Now in her 10th year as a professional fundraiser, Reynolds recently was named director of development at the Community Foundation Silicon Valley, which has 500 funds and $600 million in assets.

A big challenge, she says, will be helping potential donors understand the role a community foundation plays.

“That is very different than asking someone for $100 to buy food to help the hungry,” says Reynolds, who previously was director of development for the nearby Second Harvest Food Bank of Santa Clara and San Mateo Counties.

Mari Ellen Reynolds

Job: Director of development, Community Foundation Silicon Valley

Born: 1969, Okinawa, Japan

Education: Undergraduate, Biology, Mount Holyoke College, South Hadley, Mass.

Dream job: Write for National Geographic

Hobbies: Hiking, growing tomato plants

Favorite travels: British Virgin Islands, Big Island of Hawaii

“It is a more complicated message and isn’t easily distilled into an elevator pitch,” she says. “I need to talk to each person directly about their philanthropy goals.”

After studying biology at Mount Holyoke College in Massachusetts, Reynolds worked as a research technician at the Model/Zinder lab at Rockefeller University in New York City.
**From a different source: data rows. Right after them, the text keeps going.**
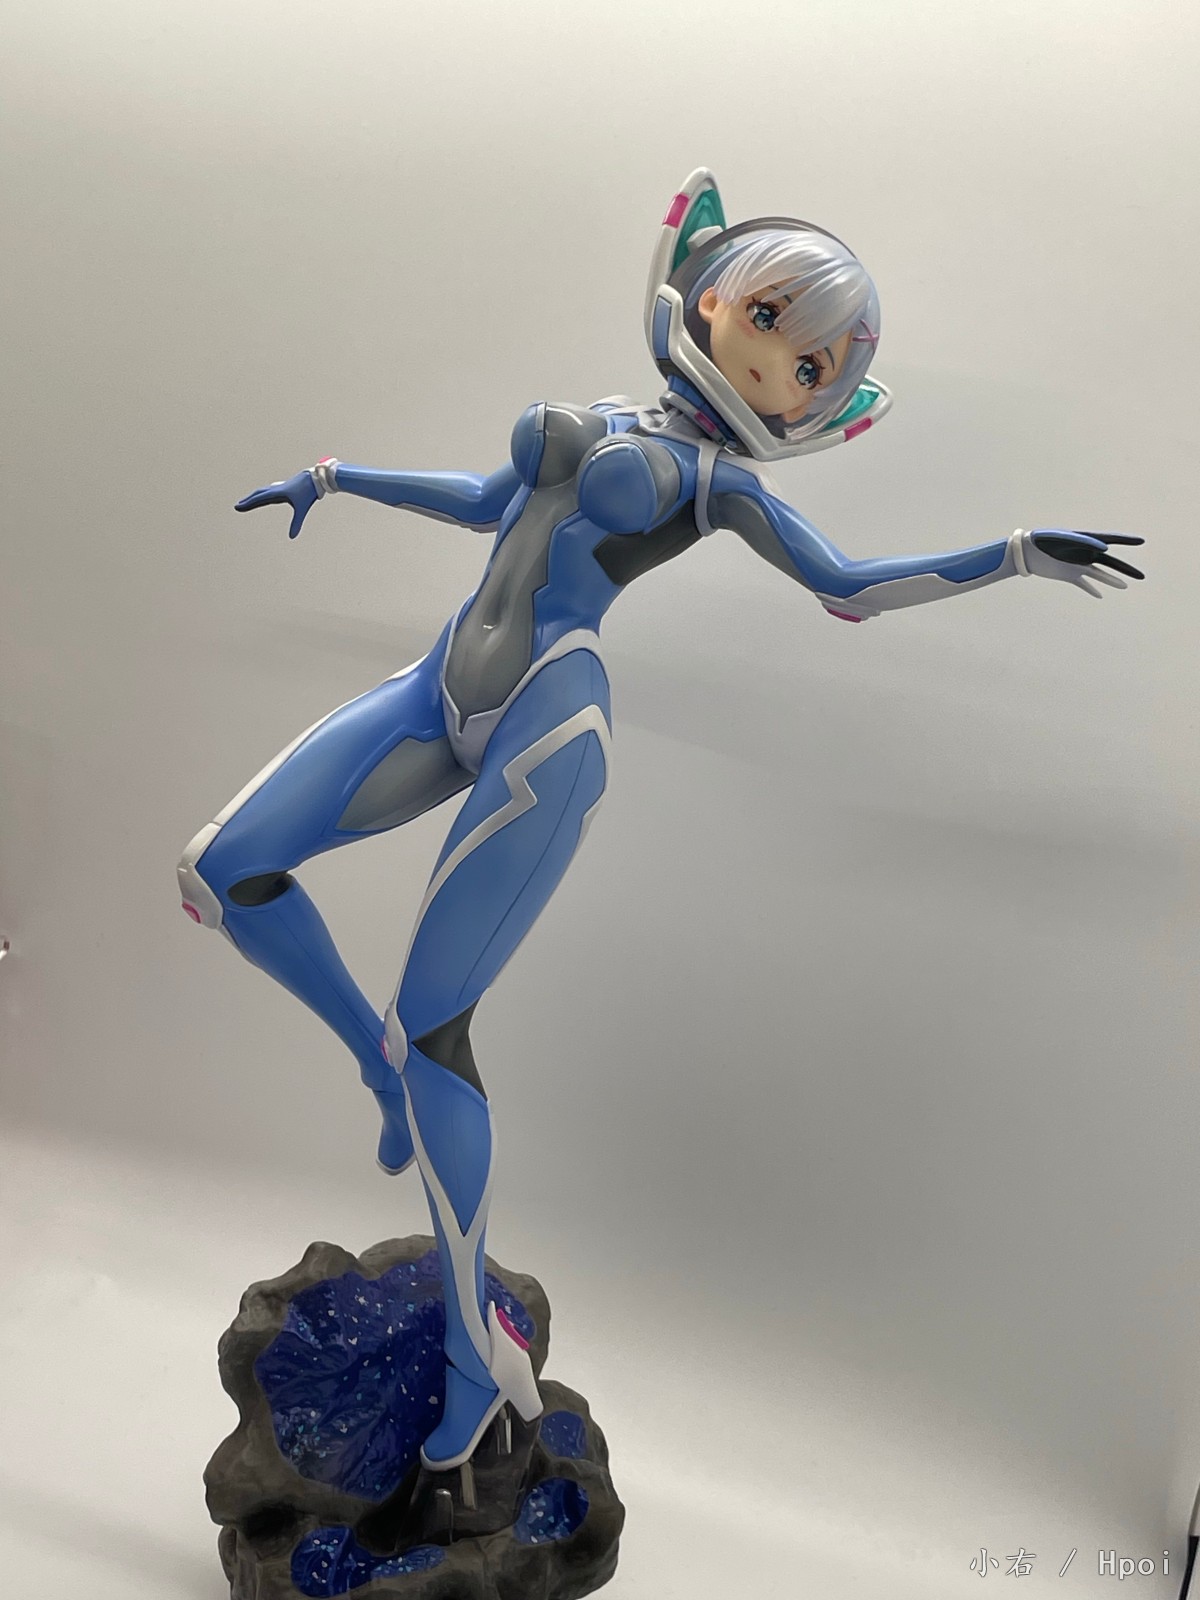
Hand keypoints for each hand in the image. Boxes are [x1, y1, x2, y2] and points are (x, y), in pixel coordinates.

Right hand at [235, 470, 318, 539]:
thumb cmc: (309, 492)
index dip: (248, 503)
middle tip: (238, 506)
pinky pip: (270, 491)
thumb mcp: (302, 509)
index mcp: (278, 492)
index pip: (259, 498)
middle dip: (248, 501)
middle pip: (258, 495)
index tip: (238, 506)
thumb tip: (292, 536)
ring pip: (263, 492)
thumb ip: (296, 523)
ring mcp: (280, 488)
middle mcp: (277, 489)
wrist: (315, 478)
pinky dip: (263, 494)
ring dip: (254, 497)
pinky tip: (265, 496)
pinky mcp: (285, 488)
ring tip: (247, 502)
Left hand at [1017, 528, 1145, 597]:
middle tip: (1141, 576)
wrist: (1027, 551)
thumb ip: (1084, 541)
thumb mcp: (1064, 538)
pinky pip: (1084, 584)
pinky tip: (1100, 596)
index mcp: (1086, 540)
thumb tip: (1105, 549)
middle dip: (1126, 569)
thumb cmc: (1044, 539)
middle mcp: (1086, 553)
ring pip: (1100, 575)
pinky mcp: (1069, 575)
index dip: (1126, 540)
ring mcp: (1078, 565)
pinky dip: (1091, 590)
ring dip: (1113, 581)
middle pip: (1111, 562)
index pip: (1111, 539)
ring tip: (1126, 586)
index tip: (1141, 541)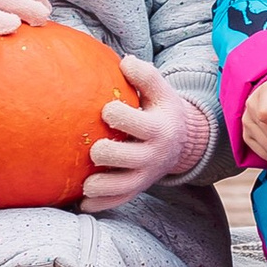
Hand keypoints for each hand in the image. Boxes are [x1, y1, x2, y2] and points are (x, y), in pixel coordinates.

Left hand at [81, 54, 212, 210]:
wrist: (183, 142)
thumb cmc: (161, 110)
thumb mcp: (161, 90)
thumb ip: (145, 75)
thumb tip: (125, 61)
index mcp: (159, 127)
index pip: (135, 123)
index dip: (116, 115)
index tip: (106, 109)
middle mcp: (154, 154)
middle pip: (126, 157)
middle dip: (106, 153)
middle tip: (94, 148)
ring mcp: (146, 175)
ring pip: (122, 187)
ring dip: (100, 187)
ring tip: (85, 183)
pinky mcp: (139, 188)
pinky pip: (120, 201)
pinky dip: (101, 204)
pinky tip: (82, 203)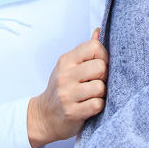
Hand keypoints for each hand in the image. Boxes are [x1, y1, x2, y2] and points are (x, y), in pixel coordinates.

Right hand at [27, 29, 105, 147]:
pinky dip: (98, 107)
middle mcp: (64, 75)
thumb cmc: (61, 89)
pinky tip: (90, 106)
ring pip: (100, 87)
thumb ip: (85, 51)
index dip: (103, 56)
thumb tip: (98, 30)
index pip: (94, 47)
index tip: (99, 66)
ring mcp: (67, 94)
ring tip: (92, 95)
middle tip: (96, 82)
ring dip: (101, 94)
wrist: (44, 116)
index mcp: (66, 61)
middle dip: (103, 76)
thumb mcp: (68, 67)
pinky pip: (97, 105)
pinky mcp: (72, 112)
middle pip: (100, 67)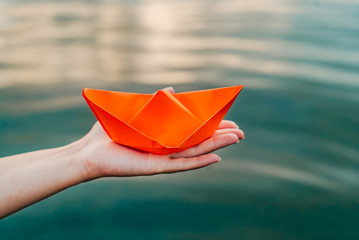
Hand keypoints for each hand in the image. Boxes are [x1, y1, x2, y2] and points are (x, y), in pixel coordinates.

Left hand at [80, 87, 243, 178]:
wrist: (90, 150)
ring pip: (195, 151)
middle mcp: (167, 148)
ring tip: (237, 138)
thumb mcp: (137, 112)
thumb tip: (174, 90)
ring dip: (216, 145)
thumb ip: (157, 103)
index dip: (212, 126)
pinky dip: (199, 162)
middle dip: (220, 137)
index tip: (229, 119)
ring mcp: (163, 158)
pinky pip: (181, 164)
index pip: (193, 131)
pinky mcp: (156, 167)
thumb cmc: (110, 132)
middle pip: (199, 142)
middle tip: (241, 132)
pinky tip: (217, 157)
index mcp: (164, 136)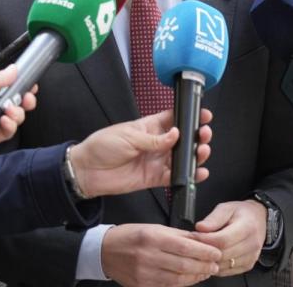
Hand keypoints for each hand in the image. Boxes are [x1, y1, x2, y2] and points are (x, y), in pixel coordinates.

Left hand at [0, 65, 37, 156]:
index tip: (31, 86)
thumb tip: (16, 69)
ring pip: (15, 117)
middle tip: (27, 99)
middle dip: (25, 100)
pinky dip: (9, 126)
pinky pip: (7, 132)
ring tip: (8, 111)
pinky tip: (4, 121)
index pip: (9, 87)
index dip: (22, 87)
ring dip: (17, 113)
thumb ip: (1, 77)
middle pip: (16, 103)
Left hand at [71, 108, 212, 197]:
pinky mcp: (154, 178)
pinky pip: (175, 177)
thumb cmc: (102, 146)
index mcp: (148, 127)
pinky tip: (199, 172)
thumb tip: (175, 134)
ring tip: (203, 152)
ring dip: (195, 156)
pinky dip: (188, 175)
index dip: (189, 117)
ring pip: (182, 158)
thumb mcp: (128, 136)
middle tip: (204, 135)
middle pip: (182, 139)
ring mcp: (156, 161)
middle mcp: (155, 143)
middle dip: (196, 136)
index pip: (173, 119)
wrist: (88, 171)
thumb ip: (154, 139)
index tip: (203, 115)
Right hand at [101, 224, 220, 286]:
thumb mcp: (154, 228)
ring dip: (196, 276)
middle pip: (184, 265)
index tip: (217, 252)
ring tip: (206, 272)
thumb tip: (201, 239)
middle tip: (216, 265)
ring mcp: (144, 274)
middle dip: (203, 266)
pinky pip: (168, 286)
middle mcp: (148, 256)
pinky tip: (190, 279)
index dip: (204, 252)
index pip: (185, 246)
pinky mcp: (142, 286)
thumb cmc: (130, 236)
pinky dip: (182, 283)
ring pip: (178, 279)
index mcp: (152, 237)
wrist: (104, 251)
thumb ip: (178, 234)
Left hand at [194, 200, 266, 275]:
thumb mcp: (226, 208)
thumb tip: (200, 228)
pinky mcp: (248, 265)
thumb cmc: (241, 213)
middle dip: (205, 250)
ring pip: (223, 265)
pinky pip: (226, 271)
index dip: (205, 240)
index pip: (223, 240)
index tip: (194, 235)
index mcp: (247, 227)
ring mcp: (251, 257)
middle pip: (222, 254)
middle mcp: (252, 244)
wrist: (259, 219)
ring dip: (210, 259)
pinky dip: (216, 266)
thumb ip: (213, 218)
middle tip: (195, 243)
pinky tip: (212, 256)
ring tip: (202, 249)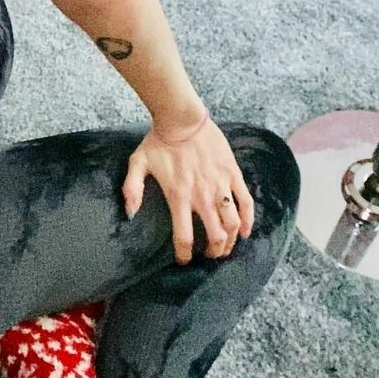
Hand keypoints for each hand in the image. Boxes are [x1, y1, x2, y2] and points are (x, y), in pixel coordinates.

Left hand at [122, 116, 254, 263]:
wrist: (182, 117)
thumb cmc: (158, 141)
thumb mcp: (138, 163)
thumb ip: (131, 189)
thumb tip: (130, 214)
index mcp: (179, 196)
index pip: (183, 236)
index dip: (184, 254)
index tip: (183, 260)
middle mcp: (202, 195)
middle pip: (214, 236)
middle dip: (213, 252)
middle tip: (209, 256)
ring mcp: (220, 185)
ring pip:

“I loved the challenge of research and doing wonderful things like researching a cure for cancer, but it required more patience than I had,” she says. “When you get out of college, you want to change the world, but it didn’t seem like you could change these things in my lifetime and I wanted instant results.”

Reynolds also worked as a volunteer chairman for the Vespers Christmas choral concert at Mount Holyoke and enjoyed it so much she wondered if she could make a career of fundraising.

In her first fundraising job, as director of development at the all-girls St. Michael Academy in New York City, Reynolds enjoyed seeing donation money have an immediate impact on girls at the school.

Reynolds says 10 years raising money has taught her the value of patience.

“As I matured as a fundraiser, I became more patient with donors and listened better to what they wanted and what they said,” she says. “I learned to cultivate donors over time. Maybe they don’t want to give now, but I know I can work with them to maybe give later.”

Reynolds always has tried to work for groups whose mission she cares about, but after facing some personal difficulties, she realizes that caring about her work can be both a blessing and a curse.

“When you have a great passion for your work, it is easy to forget your personal life because it can become all encompassing,” she says. “I need to balance my life. I know that now.”

Though she spends much of her free time volunteering for her college, the Junior League and other groups, she also enjoys hiking with her boyfriend in Pinnacles National Park and Mission Peak and spending time with her newly-adopted dog that she rescued from a shelter.

Until she was three, Reynolds lived on the island of Okinawa in Japan, where her mother was born and raised. Reynold’s father was an American Marine who met her mother during the Vietnam War.

“My dad always took the time to explain answers to my questions like ‘Why do we give?’, and he taught me how to ask questions, so now I can ask people, ‘Why give at all? Why give regularly instead of just once?’,” she says.

“I don’t try to change the way a donor thinks,” she says. “I try to listen to their whys. If I can help a donor find the passion behind their philanthropy, they will enjoy giving more and therefore give more.”